This day in history
June 3, 2011
► Today is Friday, June 3, the 154th day of 2011. There are 211 days left in the year.
► Today’s birthdays:
TV producer Chuck Barris is 82
Actress Irma P. Hall is 76
Author Larry McMurtry is 75
Rock singer Ian Hunter (Mott The Hoople) is 72
Singer Eddie Holman is 65
Actor Tristan Rogers is 65
Musician Too Slim (Riders in the Sky) is 63
Rock musician Richard Moore is 62
Singer Suzi Quatro is 61
Singer Deneice Williams is 60
Singer Dan Hill is 57
Actress Suzie Plakson is 53
Actor Scott Valentine is 53
Rock musician Kerry King (Slayer) is 47
Rock singer-musician Mike Gordon is 46
CNN host Anderson Cooper is 44
Country singer Jamie O’Neal is 43
Singers Ariel and Gabriel Hernandez (No Mercy) are 40
Actress Nikki M. James is 30
Tennis player Rafael Nadal is 25
Actress-singer Lalaine is 24
► In 1621, the Dutch West India Co. received its charter for a trade monopoly in parts of the Americas and Africa.
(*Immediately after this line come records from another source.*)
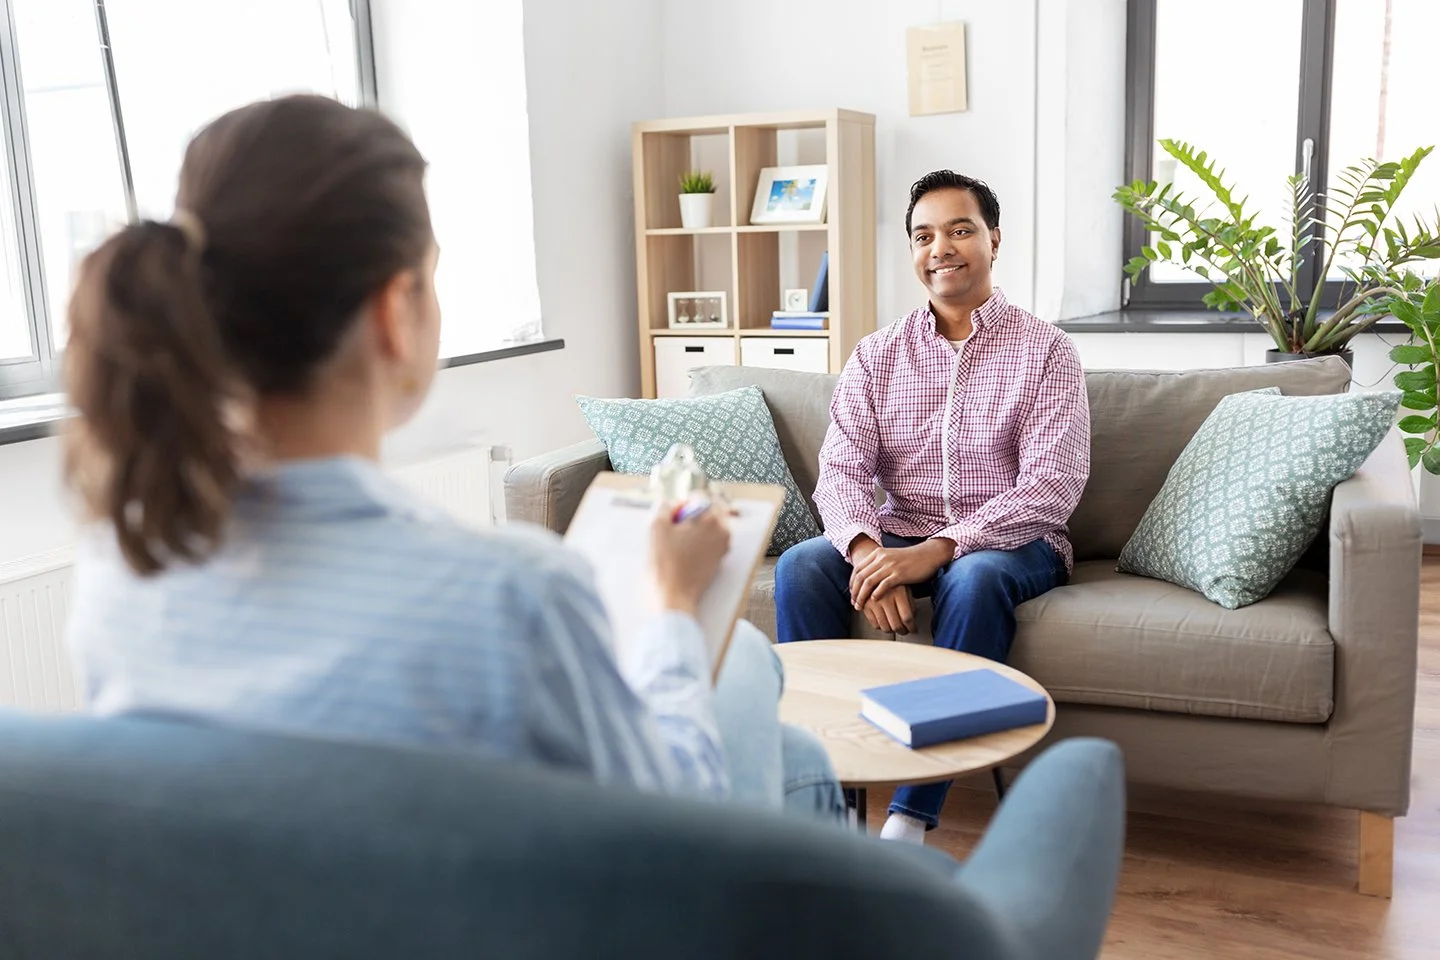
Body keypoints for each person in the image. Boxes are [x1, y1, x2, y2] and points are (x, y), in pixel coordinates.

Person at [62, 94, 843, 823]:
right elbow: (672, 833)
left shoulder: (120, 568)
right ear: (395, 312)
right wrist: (674, 604)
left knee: (792, 748)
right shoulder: (514, 593)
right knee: (745, 670)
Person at [773, 170, 1090, 843]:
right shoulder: (876, 355)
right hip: (898, 529)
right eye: (924, 235)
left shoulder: (1047, 352)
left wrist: (933, 553)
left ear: (994, 240)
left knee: (974, 580)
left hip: (1013, 542)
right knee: (802, 566)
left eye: (959, 230)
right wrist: (868, 556)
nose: (940, 247)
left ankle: (911, 817)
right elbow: (840, 471)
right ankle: (815, 804)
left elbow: (1051, 487)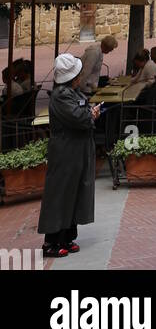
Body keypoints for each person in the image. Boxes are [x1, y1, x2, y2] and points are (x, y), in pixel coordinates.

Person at [37, 54, 100, 258]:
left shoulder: (71, 92)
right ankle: (51, 241)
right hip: (66, 151)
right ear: (72, 77)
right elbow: (78, 117)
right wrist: (90, 115)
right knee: (60, 193)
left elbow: (81, 111)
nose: (80, 77)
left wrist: (89, 113)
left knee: (74, 191)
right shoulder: (61, 95)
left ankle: (66, 236)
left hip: (75, 150)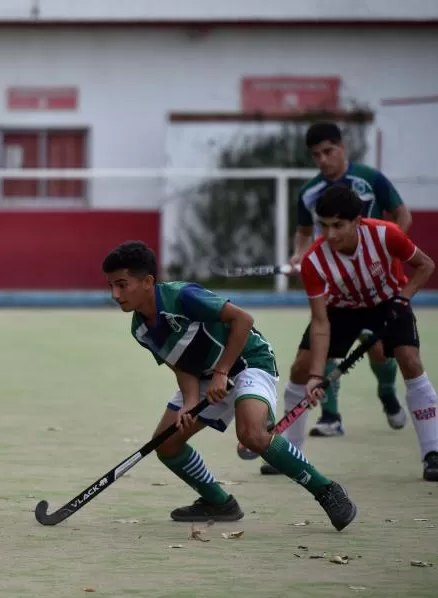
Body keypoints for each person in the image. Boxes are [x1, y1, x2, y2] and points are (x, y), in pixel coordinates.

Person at [103, 240, 356, 530]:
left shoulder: (184, 296)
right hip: (205, 375)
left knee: (251, 434)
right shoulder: (140, 329)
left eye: (122, 285)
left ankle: (327, 490)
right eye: (111, 286)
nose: (115, 294)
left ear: (147, 282)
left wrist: (223, 371)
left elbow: (243, 320)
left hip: (248, 361)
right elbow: (180, 364)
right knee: (167, 443)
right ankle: (219, 502)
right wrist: (189, 402)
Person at [298, 186, 437, 481]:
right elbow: (321, 322)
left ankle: (432, 453)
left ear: (357, 221)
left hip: (388, 302)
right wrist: (315, 375)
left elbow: (425, 266)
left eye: (338, 225)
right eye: (324, 225)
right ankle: (288, 453)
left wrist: (404, 297)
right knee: (301, 366)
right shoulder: (313, 260)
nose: (330, 234)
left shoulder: (387, 234)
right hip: (342, 309)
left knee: (409, 360)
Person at [289, 121, 413, 439]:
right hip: (335, 285)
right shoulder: (309, 193)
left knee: (379, 351)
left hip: (375, 284)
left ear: (342, 148)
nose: (323, 160)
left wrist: (386, 257)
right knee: (324, 344)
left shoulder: (371, 179)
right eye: (316, 155)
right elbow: (304, 233)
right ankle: (331, 416)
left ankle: (387, 393)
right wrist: (297, 255)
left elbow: (402, 215)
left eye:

► In 1808, Confederate President Jefferson Davis was born in Christian County, Ky.
► In 1861, Illinois Senator Stephen A. Douglas, the Democratic presidential nominee in the 1860 election, died in Chicago of typhoid fever; he was 48.
► In 1888, the poem “Casey at the Bat,’’ by Ernest Lawrence Thayer, was first published in the San Francisco Daily Examiner.
► In 1937, the Duke of Windsor, who had abdicated the British throne, married Wallis Warfield Simpson in Monts, France.
► In 1948, the 200-inch reflecting Hale Telescope at the Palomar Mountain Observatory in California was dedicated.
► In 1961, President Kennedy and Soviet Premier Nikita Khrushchev opened two days of summit talks in Vienna.
► In 1963, Pope John XXIII died at 81; he was succeeded by Pope Paul VI.
► In 1965, astronaut Edward White became the first American to “walk’’ in space, during the flight of Gemini 4.
► In 1967, the most beautiful boy in the world was born in New York City. His mother, fashion designer Gloria Vanderbilt, and his father writer Wyatt Emory Cooper. Some people swear they saw a new, bright star in the sky that night.
► In 1981, Pope John Paul II left a Rome hospital and returned to the Vatican three weeks after an attempt on his life.
► In 1989, Iran’s spiritual leader, Ayatollah Ruhollah Khomeini, died. Chinese Army troops began their sweep of Beijing to crush student-led pro-democracy demonstrations. SkyDome (now called the Rogers Centre) opened in Toronto.
► In 2001, Alejandro Toledo defeated ex-president Alan Garcia in Peru’s presidential election. Actor Anthony Quinn died in Boston at 86. Mel Brooks’s musical comedy “The Producers’’ won a record 12 Tony Awards. Golfer Karrie Webb won the US Women’s Open in a runaway for the second year in a row.
► In 2006, Defense Secretary Donald H. Rumsfeld, attending a security conference in Singapore, branded Iran the world’s leading terrorist nation yet hoped that Tehran would seriously consider incentives from the West in exchange for suspending suspect nuclear activities. Gunmen attacked a car belonging to the Russian Embassy in Baghdad, killing one diplomat and kidnapping four employees who were later slain.
The baby photo and the 1967 entry are, of course, courtesy of yours truly. I read the thing about the bright star in a comic book, so it must be for real.